= Avestan phonology =

Sounds used in an Iranian language

This article deals with the phonology of Avestan. Avestan is one of the Iranian languages and retained archaic voiced alveolar fricatives. It also has fricatives rather than the aspirated series seen in the closely related Indo-Aryan languages.

==Consonants==

|  |  | Labial | Dental | Alveolar | Post- alveolar | Retroflex | Palatal | Velar |  | Glottal |
| plain | labial |
| Nasal |  | m /m/ | n /n/ |  |  |  | ń /ɲ/ | ŋ /ŋ/ | ŋʷ /ŋʷ/ |  |
| Plosive | voiceless | p /p/ | t /t/ |  | č /tʃ/ |  |  | k /k/ |  |  |
| voiced | b /b/ | d /d/ |  | ǰ /dʒ/ |  |  | g /ɡ/ |  |  |
| Fricative | voiceless | f /f/ | θ /θ/ | s /s/ | š /ʃ/ | ṣ̌ /ʂ/ | š́ /ɕ/ | x /x/ | xʷ /xʷ/ | h /h/ |
| voiced | β /β/ | δ /ð/ | z /z/ | ž /ʒ/ |  |  | γ /ɣ/ |  |  |
| Approximant |  |  |  |  |  |  | y /j/ |  | v /w/ |  |
| Trill |  |  | r /r/ |  |  |  |  |  |  |  |

According to Beekes, /[ð]/ and /[ɣ]/ are allophones of /θ/ and /x/ respectively(in Old Avestan).

=== ṣ̌ versus rt ===
Avestan ṣ̌ continues Indo-Iranian *-rt-. Its phonetic value and its phonological status (one or two phonemes) are somewhat unclear.
The conditions under which change from -rt- to -ṣ̌- occurs are fundamentally ill-defined, though it is likely to occur if the preceding vowel is accented. Thus, for example, Gathic/Younger ərəta/arəta ('establish') is a variant of aṣ̌a but is consistently written with r t/. Similarly, arəti ('portion') and aši ('recompense'). But aməṣ̌a ('immortal') is consistently written with ṣ̌, while marəta ('mortal') is consistently written with r t. In some instances, a change is evident in only Younger Avestan. For example, the Gathic Avestan word for "bridge" is pərətūm, while in Younger Avestan it is pəṣ̌ūm. Both are singular accusative forms, but when the word is singular nominative, the Younger Avestan variant is again (and all but once) with r t.

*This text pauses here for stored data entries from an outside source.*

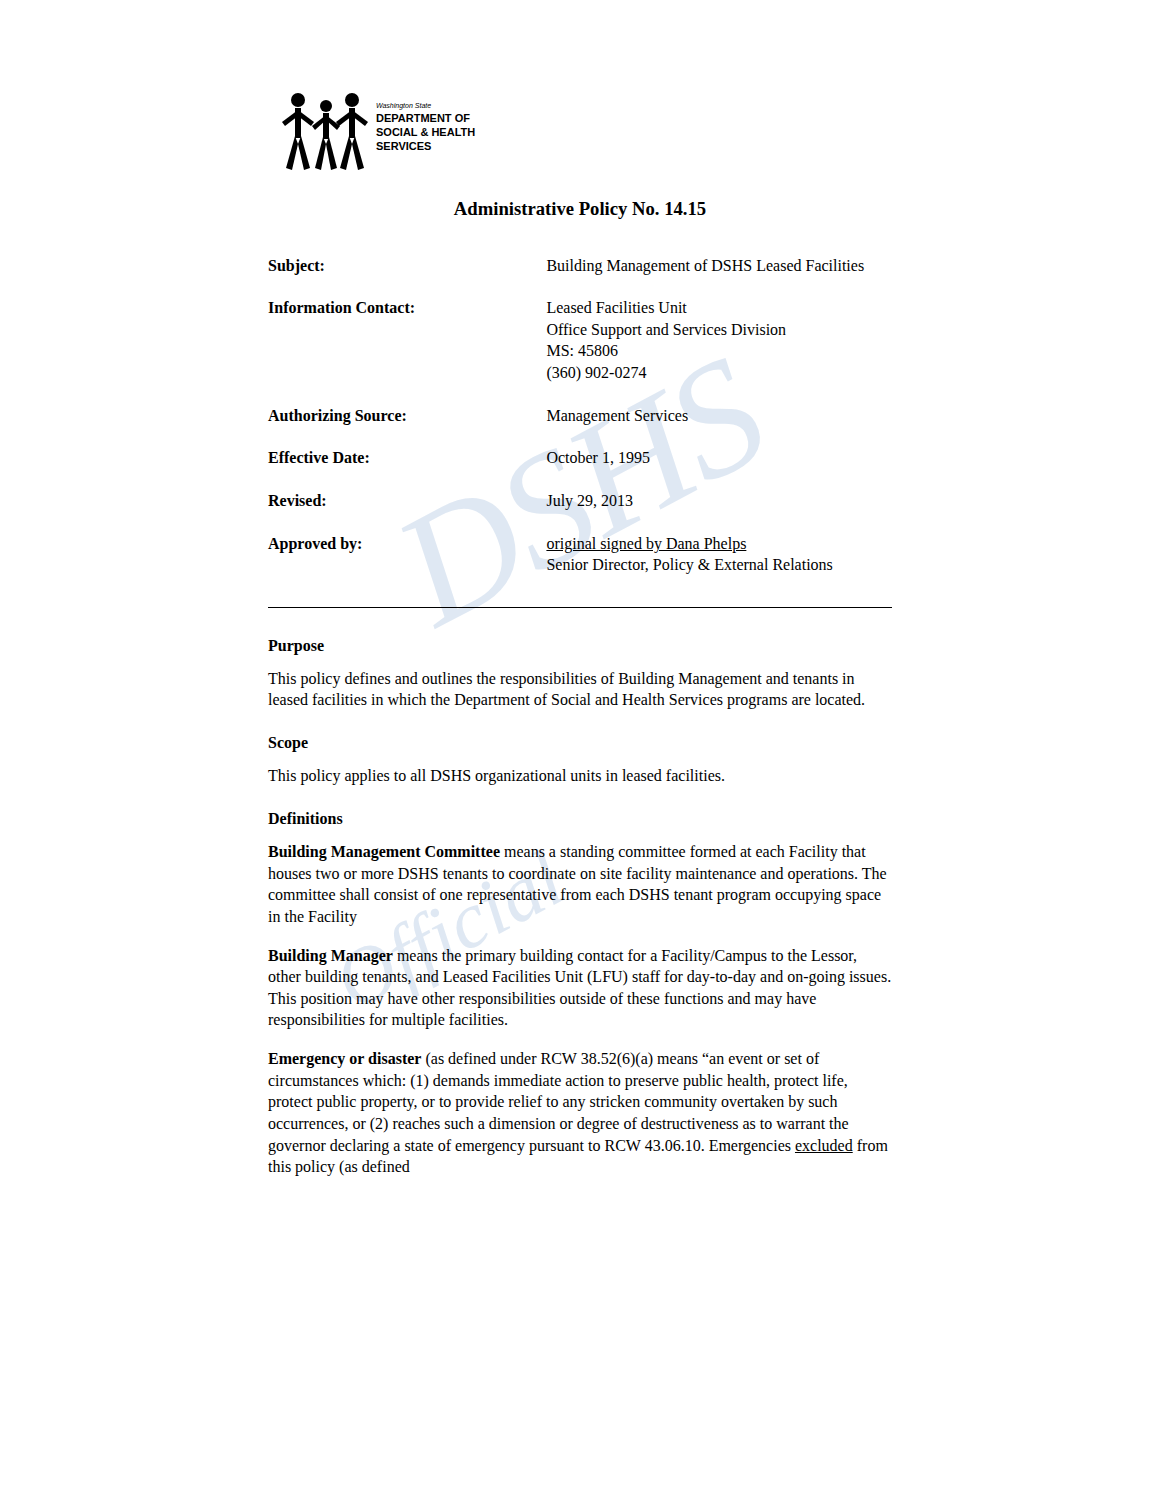DSHS
Official
Washington State DEPARTMENT OF SOCIAL & HEALTH SERVICES
Administrative Policy No. 14.15
| Subject: | Building Management of DSHS Leased Facilities |
| Information Contact: | Leased Facilities Unit Office Support and Services Division MS: 45806 (360) 902-0274 |
| Authorizing Source: | Management Services |
| Effective Date: | October 1, 1995 |
| Revised: | July 29, 2013 |
| Approved by: | original signed by Dana Phelps Senior Director, Policy & External Relations |
Purpose
This policy defines and outlines the responsibilities of Building Management and tenants in leased facilities in which the Department of Social and Health Services programs are located.
Scope
This policy applies to all DSHS organizational units in leased facilities.
Definitions
Building Management Committee means a standing committee formed at each Facility that houses two or more DSHS tenants to coordinate on site facility maintenance and operations. The committee shall consist of one representative from each DSHS tenant program occupying space in the Facility
Building Manager means the primary building contact for a Facility/Campus to the Lessor, other building tenants, and Leased Facilities Unit (LFU) staff for day-to-day and on-going issues. This position may have other responsibilities outside of these functions and may have responsibilities for multiple facilities.
Emergency or disaster (as defined under RCW 38.52(6)(a) means “an event or set of circumstances which: (1) demands immediate action to preserve public health, protect life, protect public property, or to provide relief to any stricken community overtaken by such occurrences, or (2) reaches such a dimension or degree of destructiveness as to warrant the governor declaring a state of emergency pursuant to RCW 43.06.10. Emergencies excluded from this policy (as defined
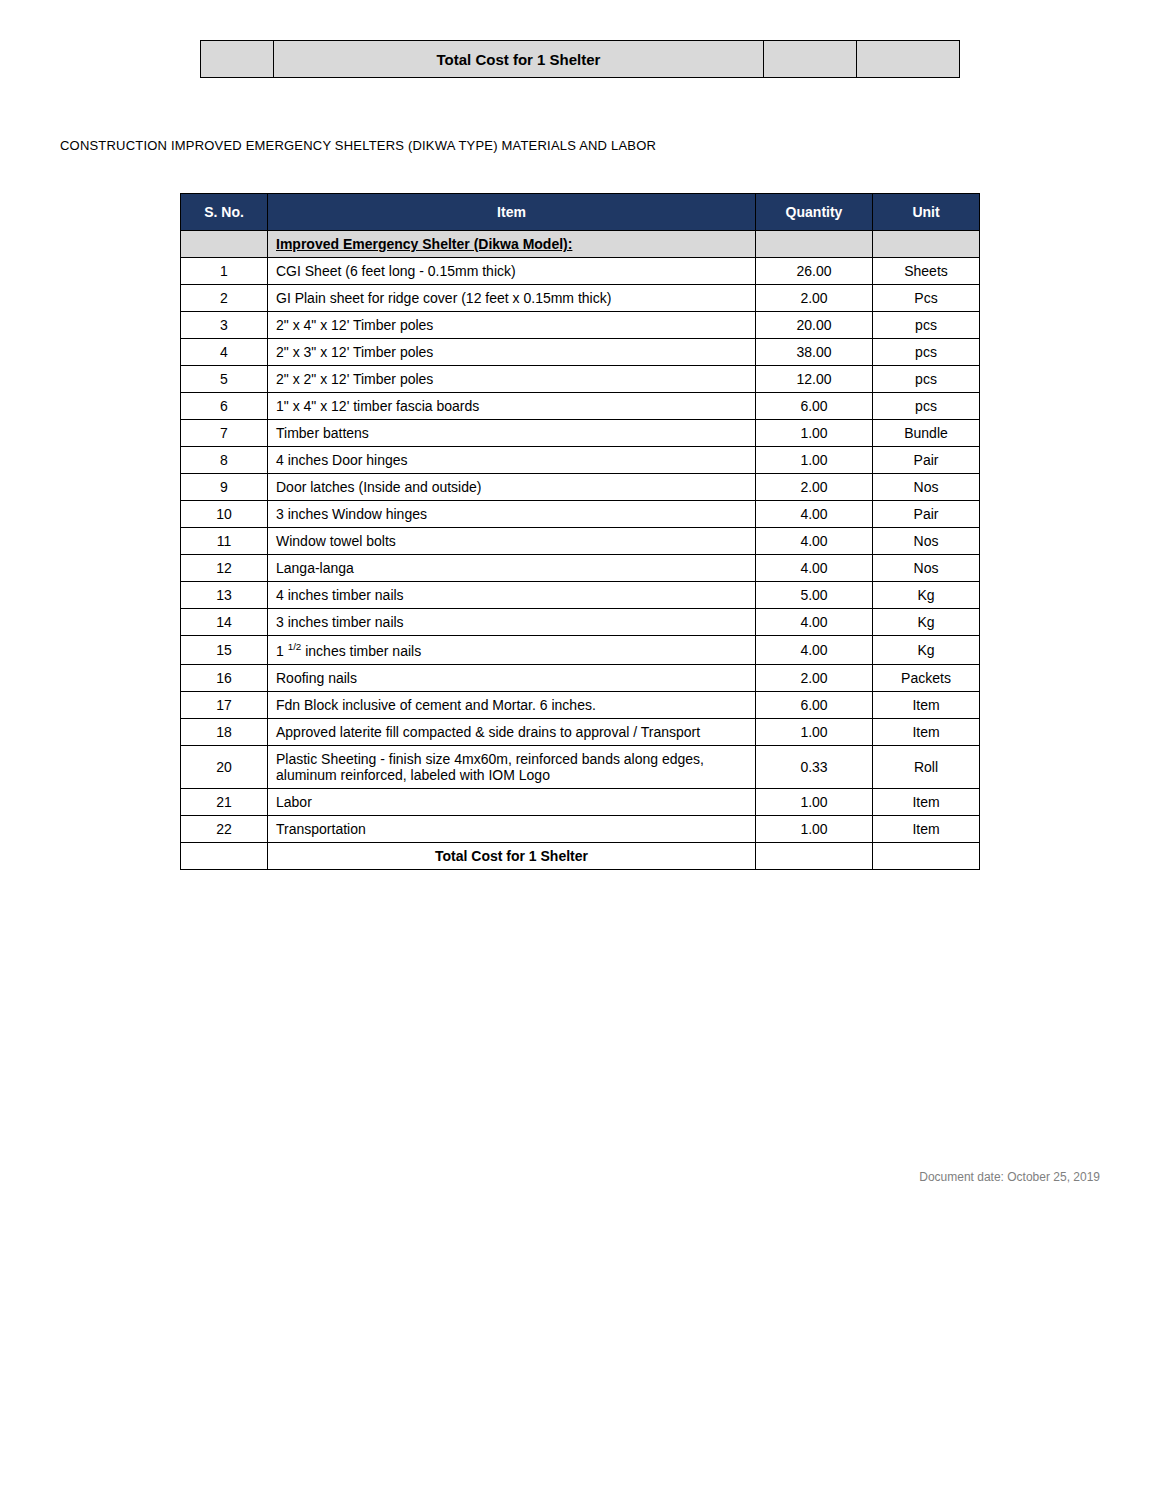| | Total Cost for 1 Shelter | | |
CONSTRUCTION IMPROVED EMERGENCY SHELTERS (DIKWA TYPE) MATERIALS AND LABOR
| S. No. | Item | Quantity | Unit |
| --- | --- | --- | --- |
| | Improved Emergency Shelter (Dikwa Model): | | |
| 1 | CGI Sheet (6 feet long - 0.15mm thick) | 26.00 | Sheets |
| 2 | GI Plain sheet for ridge cover (12 feet x 0.15mm thick) | 2.00 | Pcs |
| 3 | 2" x 4" x 12' Timber poles | 20.00 | pcs |
| 4 | 2" x 3" x 12' Timber poles | 38.00 | pcs |
| 5 | 2" x 2" x 12' Timber poles | 12.00 | pcs |
| 6 | 1" x 4" x 12' timber fascia boards | 6.00 | pcs |
| 7 | Timber battens | 1.00 | Bundle |
| 8 | 4 inches Door hinges | 1.00 | Pair |
| 9 | Door latches (Inside and outside) | 2.00 | Nos |
| 10 | 3 inches Window hinges | 4.00 | Pair |
| 11 | Window towel bolts | 4.00 | Nos |
| 12 | Langa-langa | 4.00 | Nos |
| 13 | 4 inches timber nails | 5.00 | Kg |
| 14 | 3 inches timber nails | 4.00 | Kg |
| 15 | 1 1/2 inches timber nails | 4.00 | Kg |
| 16 | Roofing nails | 2.00 | Packets |
| 17 | Fdn Block inclusive of cement and Mortar. 6 inches. | 6.00 | Item |
| 18 | Approved laterite fill compacted & side drains to approval / Transport | 1.00 | Item |
| 20 | Plastic Sheeting - finish size 4mx60m, reinforced bands along edges, aluminum reinforced, labeled with IOM Logo | 0.33 | Roll |
| 21 | Labor | 1.00 | Item |
| 22 | Transportation | 1.00 | Item |
| | Total Cost for 1 Shelter | | |
Document date: October 25, 2019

Benveniste suggested ṣ̌ was only a convenient way of writing /rt/ and should not be considered phonetically relevant. According to Gray, ṣ̌ is a misreading, representing /r r/, of uncertain phonetic value but "probably" representing a voiceless r.

Miller follows the older suggestion that Avestan ṣ̌ represents a phoneme of its own, for which he introduces the symbol "/Ř/" and identifies phonetically as (the voiceless allophone of Czech ř). He goes on to suggest that in writing, -rt- was restored when a scribe was aware of a morpheme boundary between the /r/ and /t/.

=== Consonants history ===

Table
Proto-Indo-European: Proto-Iranian; Avestan; Conditions
Older: Younger
PIE labials
*p: *p; p
f: before consonants except t (but not tr)
*pH: *f
*b, *bʰ: *b; b; b
β, uu: word-internally except after nasals and sibilants
PIE coronals
*d, *dʰ: *z (before *d); z
*d: d; d
*t: *d (after voiced aspirated consonants); δ; word-internally except after nasals or sibilants
*s (before *t): s
t: t
θ: before consonants
*tH: *θ
PIE dorsals
*k, *kʷ: *č (before *e, *i); c; before PIE *e, *i
*k: k
x: before consonants
*kH: *x
*ḱ: *c; s
*g, *gʷ, *gʰ, *gʰʷ: *ǰ (before *e, *i); j; j
ž: word-internally except after nasals and sibilants
*g: g; g
ɣ: word-internally except after nasals and sibilants
∅: word-internally before u or uu
*ǵ, *ǵʰ: *j; *z
PIE sibilants
*s: *ž (after aspirated dorsals; or r, semivowels, high vowels + before voiced obstruents); ž
*š (after dorsals, *r, semivowels, and high vowels): š
*s (before voiceless stops and *n): s
*h: h
ŋh: in the sequence -ā̆hā̆-

==Vowels==

|  | Front |  | Central |  | Back |  |
| short | long | short | long | short | long |
| Close | i /i/ | ī /iː/ |  |  | u /u/ | ū /uː/ |
| Mid | e /e/ | ē /eː/ | ə /ə/ | ə̄ /əː/ | o /o/ | ō /oː/ |
| Open |  |  | a /a/ | ā /aː/ |  | å /ɒː/ |
| Nasal |  |  | ą /ã/ |  |  |  |

==Transcription==
There are various conventions for transliteration of the Avestan alphabet. We adopt the following one here.
Vowels:
a ā ə ə̄ e ē o ō å ą i ī u ū
Consonants:
k g γ x xʷ č ǰ t d δ θ t̰ p b β f
ŋ ŋʷ ṇ ń n m y w r s z š ṣ̌ ž h

The glides y and w are often transcribed as ii and uu, imitating Avestan orthography. The letter transcribed t̰ indicates an allophone of //t// with no audible release at the end of a word and before certain obstruents.